Not only does he fear that the dream you’ve helped to manufacture in his mind’s eye with your sales copy might never come to pass … he fears that others will gain advantage over him… and that he will lose status as a result of being left out.
This is powerful medicine, especially if the loss is extremely vivid in the mind of the prospect. And what could be more tangible than the immediate loss of an opportunity that everybody else in your peer group is clamoring for?
Actually, plenty of things, but that’s beside the point…
You see, the average person is totally ill equipped when it comes to approaching purchasing decisions rationally – like a plumber who shows up with a scalpel or a dentist with a plunger in his hand.
If there’s a crowd headed in this direction or that – doesn’t matter which – he’ll follow it.

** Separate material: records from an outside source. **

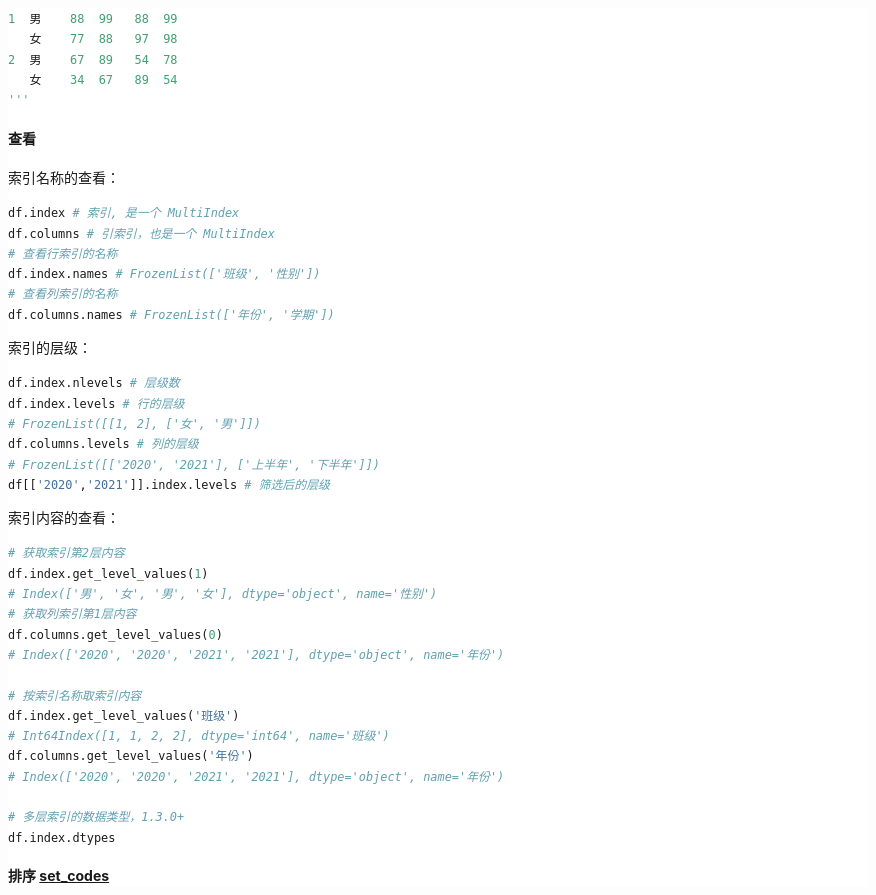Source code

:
 ```python
1  男    88  99   88  99
   女    77  88   97  98
2  男    67  89   54  78
   女    34  67   89  54
'''
```

#### 查看

索引名称的查看：

```python
df.index # 索引, 是一个 MultiIndex
df.columns # 引索引，也是一个 MultiIndex
# 查看行索引的名称
df.index.names # FrozenList(['班级', '性别'])
# 查看列索引的名称
df.columns.names # FrozenList(['年份', '学期'])
```

索引的层级：

```python
df.index.nlevels # 层级数
df.index.levels # 行的层级
# FrozenList([[1, 2], ['女', '男']])
df.columns.levels # 列的层级
# FrozenList([['2020', '2021'], ['上半年', '下半年']])
df[['2020','2021']].index.levels # 筛选后的层级
```

索引内容的查看：

```python
# 获取索引第2层内容
df.index.get_level_values(1)
# Index(['男', '女', '男', '女'], dtype='object', name='性别')
# 获取列索引第1层内容
df.columns.get_level_values(0)
# Index(['2020', '2020', '2021', '2021'], dtype='object', name='年份')

# 按索引名称取索引内容
df.index.get_level_values('班级')
# Int64Index([1, 1, 2, 2], dtype='int64', name='班级')
df.columns.get_level_values('年份')
# Index(['2020', '2020', '2021', '2021'], dtype='object', name='年份')

# 多层索引的数据类型，1.3.0+
df.index.dtypes
```

#### 排序 [set_codes](https://pandas.pydata.org/pandas-docs/stable/reference/api/pandas.MultiIndex.set_codes.html?highlight=set_codes#pandas.MultiIndex.set_codes)
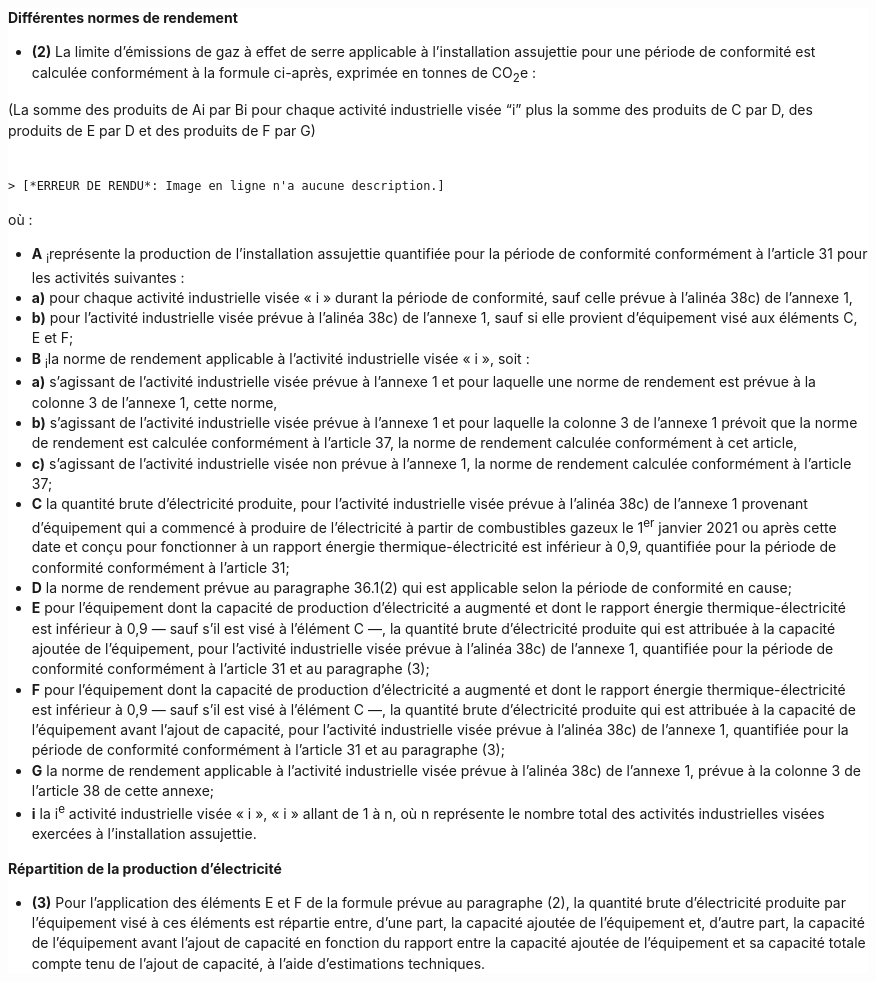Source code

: **Différentes normes de rendement**

- **(2)** La limite d’émissions de gaz à effet de serre applicable à l’installation assujettie pour une période de conformité est calculée conformément à la formule ci-après, exprimée en tonnes de CO<sub>2</sub>e :

(La somme des produits de Ai par Bi pour chaque activité industrielle visée “i” plus la somme des produits de C par D, des produits de E par D et des produits de F par G)

```

> [*ERREUR DE RENDU*: Image en ligne n'a aucune description.]

```
où :
- **A** <sub>i</sub>représente la production de l’installation assujettie quantifiée pour la période de conformité conformément à l’article 31 pour les activités suivantes :
- **a)** pour chaque activité industrielle visée « i » durant la période de conformité, sauf celle prévue à l’alinéa 38c) de l’annexe 1,
- **b)** pour l’activité industrielle visée prévue à l’alinéa 38c) de l’annexe 1, sauf si elle provient d’équipement visé aux éléments C, E et F;
- **B** <sub>i</sub>la norme de rendement applicable à l’activité industrielle visée « i », soit :
- **a)** s’agissant de l’activité industrielle visée prévue à l’annexe 1 et pour laquelle une norme de rendement est prévue à la colonne 3 de l’annexe 1, cette norme,
- **b)** s’agissant de l’activité industrielle visée prévue à l’annexe 1 et pour laquelle la colonne 3 de l’annexe 1 prévoit que la norme de rendement est calculée conformément à l’article 37, la norme de rendement calculée conformément à cet article,
- **c)** s’agissant de l’activité industrielle visée non prévue à l’annexe 1, la norme de rendement calculée conformément à l’article 37;
- **C** la quantité brute d’électricité produite, pour l’activité industrielle visée prévue à l’alinéa 38c) de l’annexe 1 provenant d’équipement qui a commencé à produire de l’électricité à partir de combustibles gazeux le 1<sup>er</sup> janvier 2021 ou après cette date et conçu pour fonctionner à un rapport énergie thermique-électricité est inférieur à 0,9, quantifiée pour la période de conformité conformément à l’article 31;
- **D** la norme de rendement prévue au paragraphe 36.1(2) qui est applicable selon la période de conformité en cause;
- **E** pour l’équipement dont la capacité de production d’électricité a augmenté et dont le rapport énergie thermique-électricité est inférieur à 0,9 — sauf s’il est visé à l’élément C —, la quantité brute d’électricité produite qui est attribuée à la capacité ajoutée de l’équipement, pour l’activité industrielle visée prévue à l’alinéa 38c) de l’annexe 1, quantifiée pour la période de conformité conformément à l’article 31 et au paragraphe (3);
- **F** pour l’équipement dont la capacité de production d’électricité a augmenté et dont le rapport énergie thermique-électricité est inférieur à 0,9 — sauf s’il est visé à l’élément C —, la quantité brute d’électricité produite qui est attribuée à la capacité de l’équipement avant l’ajout de capacité, pour l’activité industrielle visée prévue à l’alinéa 38c) de l’annexe 1, quantifiée pour la période de conformité conformément à l’article 31 et au paragraphe (3);
- **G** la norme de rendement applicable à l’activité industrielle visée prévue à l’alinéa 38c) de l’annexe 1, prévue à la colonne 3 de l’article 38 de cette annexe;
- **i** la i<sup>e</sup> activité industrielle visée « i », « i » allant de 1 à n, où n représente le nombre total des activités industrielles visées exercées à l’installation assujettie.

**Répartition de la production d’électricité**

- **(3)** Pour l’application des éléments E et F de la formule prévue au paragraphe (2), la quantité brute d’électricité produite par l’équipement visé à ces éléments est répartie entre, d’une part, la capacité ajoutée de l’équipement et, d’autre part, la capacité de l’équipement avant l’ajout de capacité en fonction du rapport entre la capacité ajoutée de l’équipement et sa capacité totale compte tenu de l’ajout de capacité, à l’aide d’estimations techniques.
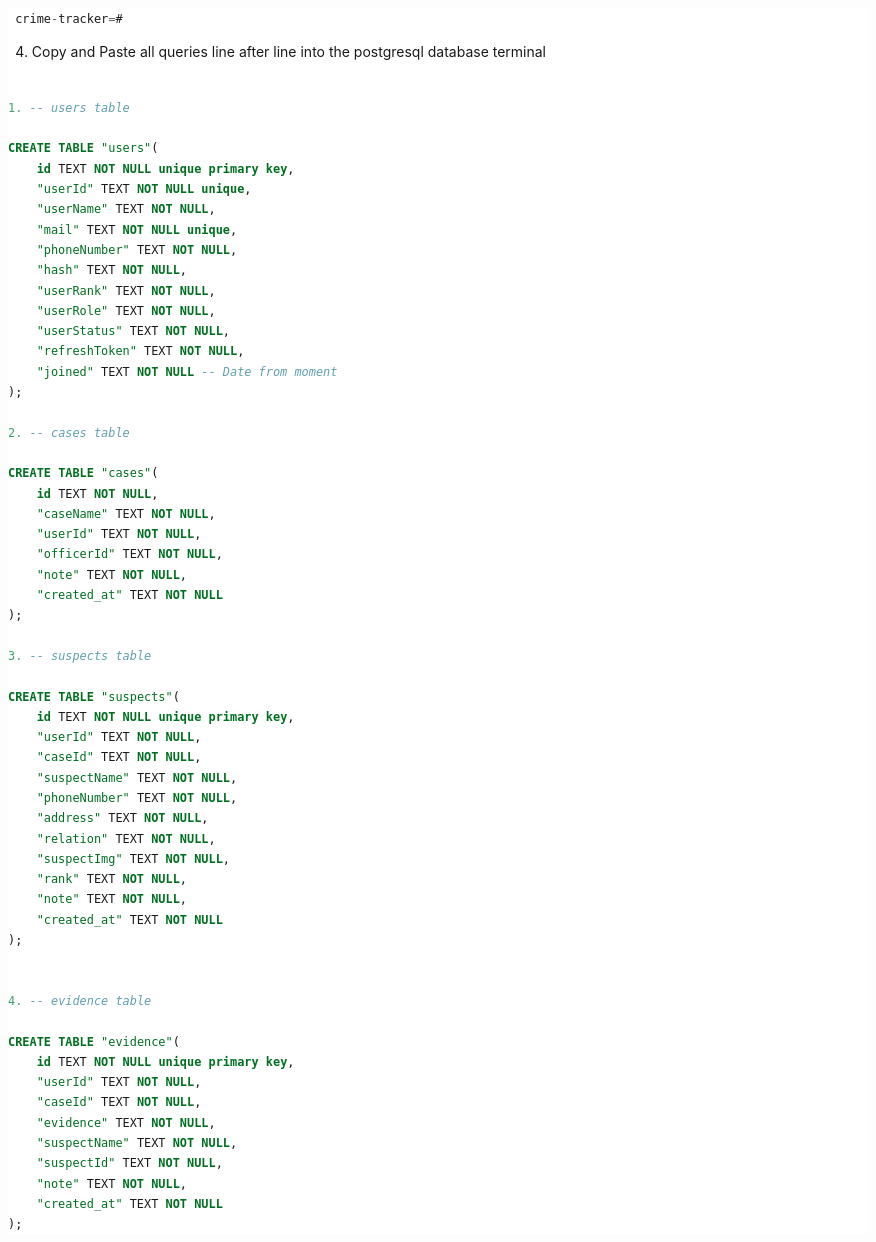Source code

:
 ```js
 crime-tracker=#
```

4. Copy and Paste all queries line after line into the postgresql database terminal

```sql

1. -- users table

CREATE TABLE "users"(
    id TEXT NOT NULL unique primary key,
    "userId" TEXT NOT NULL unique,
    "userName" TEXT NOT NULL,
    "mail" TEXT NOT NULL unique,
    "phoneNumber" TEXT NOT NULL,
    "hash" TEXT NOT NULL,
    "userRank" TEXT NOT NULL,
    "userRole" TEXT NOT NULL,
    "userStatus" TEXT NOT NULL,
    "refreshToken" TEXT NOT NULL,
    "joined" TEXT NOT NULL -- Date from moment
);

2. -- cases table

CREATE TABLE "cases"(
    id TEXT NOT NULL,
    "caseName" TEXT NOT NULL,
    "userId" TEXT NOT NULL,
    "officerId" TEXT NOT NULL,
    "note" TEXT NOT NULL,
    "created_at" TEXT NOT NULL
);

3. -- suspects table

CREATE TABLE "suspects"(
    id TEXT NOT NULL unique primary key,
    "userId" TEXT NOT NULL,
    "caseId" TEXT NOT NULL,
    "suspectName" TEXT NOT NULL,
    "phoneNumber" TEXT NOT NULL,
    "address" TEXT NOT NULL,
    "relation" TEXT NOT NULL,
    "suspectImg" TEXT NOT NULL,
    "rank" TEXT NOT NULL,
    "note" TEXT NOT NULL,
    "created_at" TEXT NOT NULL
);


4. -- evidence table

CREATE TABLE "evidence"(
    id TEXT NOT NULL unique primary key,
    "userId" TEXT NOT NULL,
    "caseId" TEXT NOT NULL,
    "evidence" TEXT NOT NULL,
    "suspectName" TEXT NOT NULL,
    "suspectId" TEXT NOT NULL,
    "note" TEXT NOT NULL,
    "created_at" TEXT NOT NULL
);

```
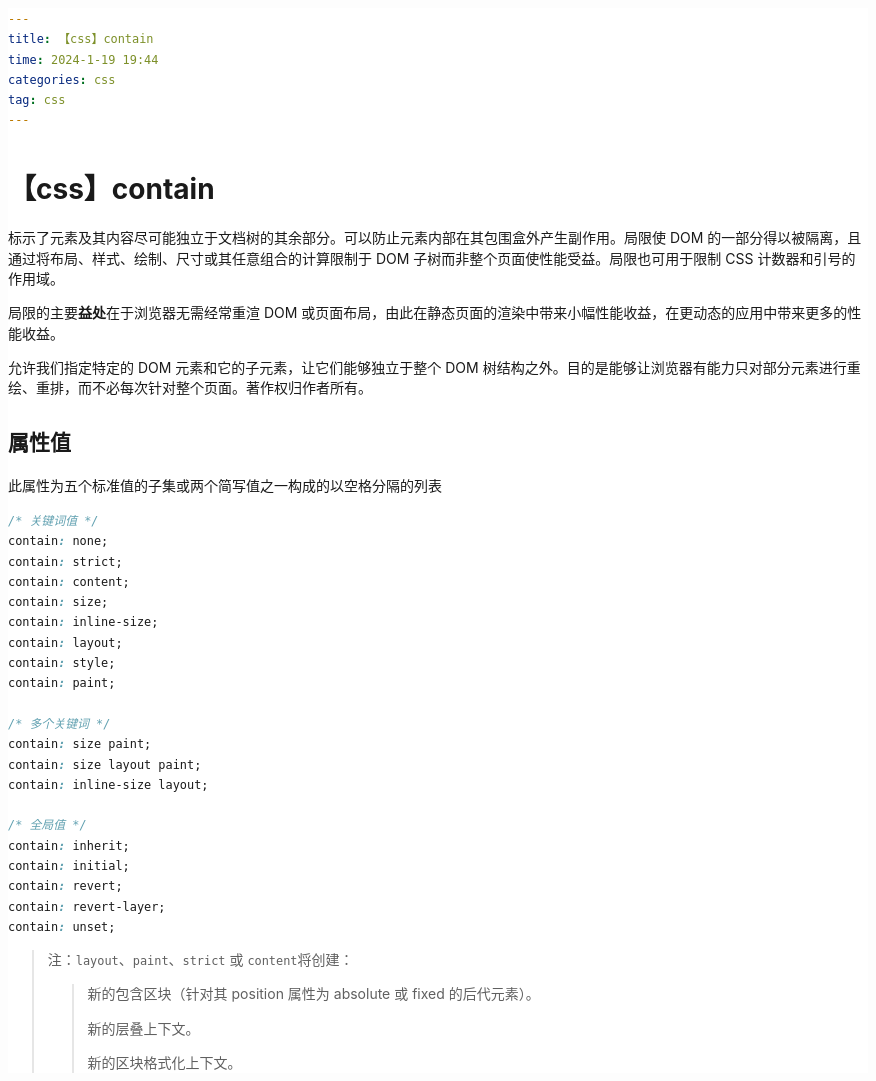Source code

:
 ```yaml
---
title: 【css】contain
time: 2024-1-19 19:44
categories: css
tag: css
---
```


# 【css】contain

标示了元素及其内容尽可能独立于文档树的其余部分。可以防止元素内部在其包围盒外产生副作用。局限使 DOM 的一部分得以被隔离，且通过将布局、样式、绘制、尺寸或其任意组合的计算限制于 DOM 子树而非整个页面使性能受益。局限也可用于限制 CSS 计数器和引号的作用域。

局限的主要**益处**在于浏览器无需经常重渲 DOM 或页面布局，由此在静态页面的渲染中带来小幅性能收益，在更动态的应用中带来更多的性能收益。

允许我们指定特定的 DOM 元素和它的子元素，让它们能够独立于整个 DOM 树结构之外。目的是能够让浏览器有能力只对部分元素进行重绘、重排，而不必每次针对整个页面。著作权归作者所有。

## 属性值

此属性为五个标准值的子集或两个简写值之一构成的以空格分隔的列表

```css
/* 关键词值 */
contain: none;
contain: strict;
contain: content;
contain: size;
contain: inline-size;
contain: layout;
contain: style;
contain: paint;

/* 多个关键词 */
contain: size paint;
contain: size layout paint;
contain: inline-size layout;

/* 全局值 */
contain: inherit;
contain: initial;
contain: revert;
contain: revert-layer;
contain: unset;
```

> 注：`layout`、`paint`、`strict` 或 `content`将创建：
>
> > 新的包含区块（针对其 position 属性为 absolute 或 fixed 的后代元素）。
> >
> > 新的层叠上下文。
> >
> > 新的区块格式化上下文。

And so the question becomes: how do you, dear marketer, put the crowd in motion in the first place?
The power of over-simplification should never be underestimated …
The answer lies in the creative use of analogy and metaphor.
See, after a certain age, most of us pretty much turn off our reasoning minds. We come to conclusions by comparing the unfamiliar with the familiar. A well-crafted metaphor or analogy has this magical ability.
It makes the complex seem simple and understandable … and can be therefore used to convince an adult of almost anything. By comparing the new and unfamiliar with the known, you can create an illusion of understanding, and actually install beliefs in people’s minds.
Politicians and their backroom spin doctors are masters at this.
For example, George Bush Sr. created enormous support for the Gulf War simply by saying Iraq was like pre-WWII Germany.
“A half a century ago our nation and world paid dearly for appeasing an aggressor who should and could have been stopped. We’re not about to make the same mistake twice.
“Facing negligible resistance from its much smaller neighbor, Iraq’s troops stormed in blitzkrieg fashion through Kuwait in just a few short hours.”
In addition to broad comparisons like this, Bush and others also repeatedly compared Saddam Hussein directly to Hitler, further solidifying the analogy.
Public opinion galvanized behind the President largely because this carefully chosen comparison between the known and the unknown boiled a complex left brain equation into an emotional right brain compulsion. People no longer had to look at the situation rationally. The analogy did the thinking for them.
The same holds true in the marketing and selling arena. Assemble a group … set it in motion with the artful use of an analogy or metaphor that incites fear, greed, or anger … add a dash of scarcity and competition – and voilá, “the madding crowd.”